It may look like paradise - but be warned, because all is not as it seems on the mysterious North Sentinel Island.
Located in the Indian Ocean, it is about the size of Manhattan and has been inhabited by the indigenous Sentinelese people for 60,000 years.
The tribe have had little contact with the modern world and are violent to outsiders - killing American tourist John Chau when he visited North Sentinel Island in November 2018.
The Sentinelese throw rocks and shoot arrows at planes or helicopters that pass overhead, and such is the hostility they show towards outsiders that only low-quality photos exist of the inhabitants.

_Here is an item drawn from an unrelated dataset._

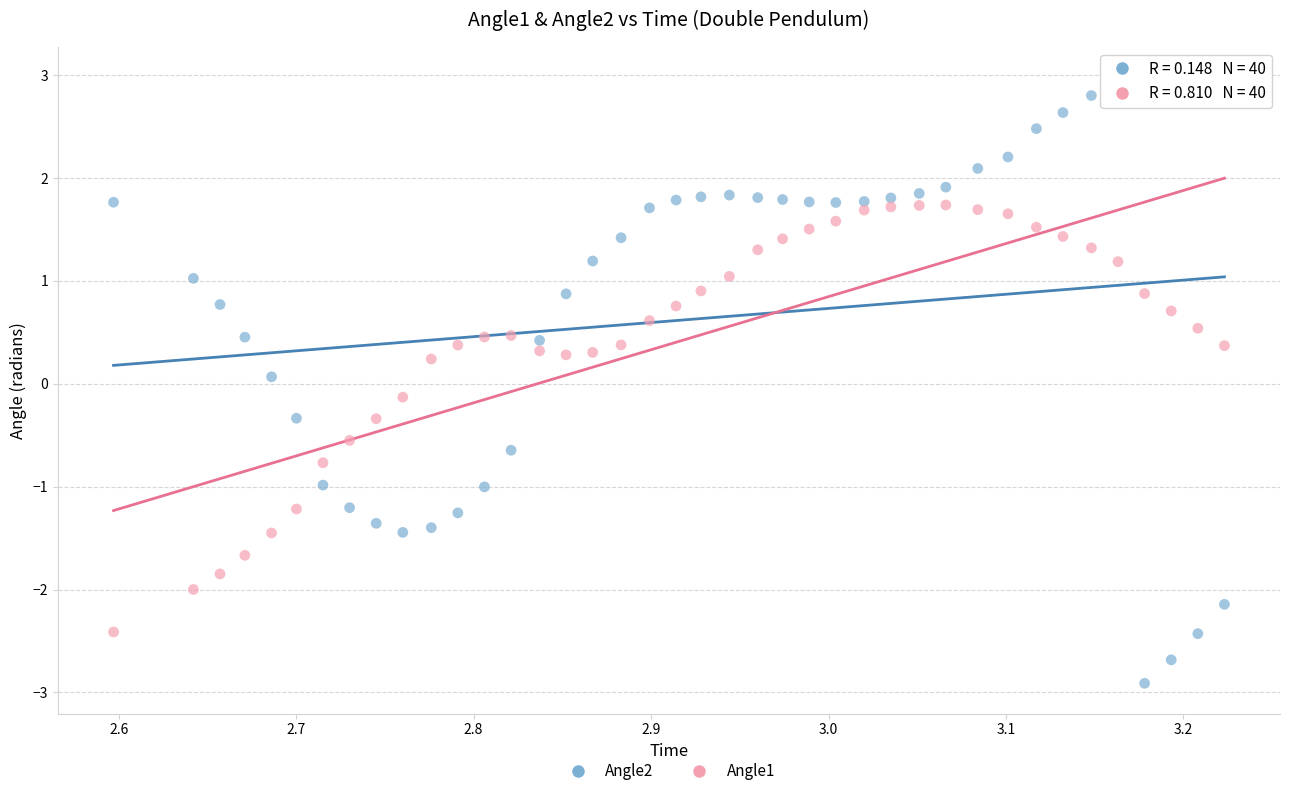

Across all data points, what is the range of X values (max minus min)?

0.6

It is a crime to attempt to make contact with the Sentinelese, and in 2017 Indian authorities outlawed taking photographs or making videos of the tribe as well.
In 2006, two men were killed by the tribe while they were fishing close to North Sentinel Island, and Survival International - which advocates for the rights of tribal groups - has claimed that local fisherman are regularly entering the area. It is believed that one even stepped onto the island before he and six others were arrested by the authorities.

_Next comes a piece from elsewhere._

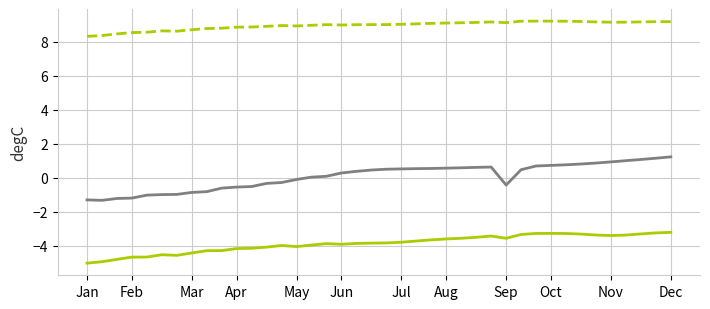

What is the maximum value shown in the chart?

9.2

The seven fishermen who ferried slain tourist John Chau to North Sentinel Island have also been arrested.
The group now fears that the survival of the tribe, which is believed to now consist of only 50 to 150 people, is under threat.
Survival International’s director, Stephen Corry, said: "The Great Andamanese tribes of India’s Andaman Islands were decimated by disease when the British colonised the islands in the 1800s.
"The most recent to be pushed into extinction was the Bo tribe, whose last member died only four years ago.
"The only way the Andamanese authorities can prevent the annihilation of another tribe is to ensure North Sentinel Island is protected from outsiders."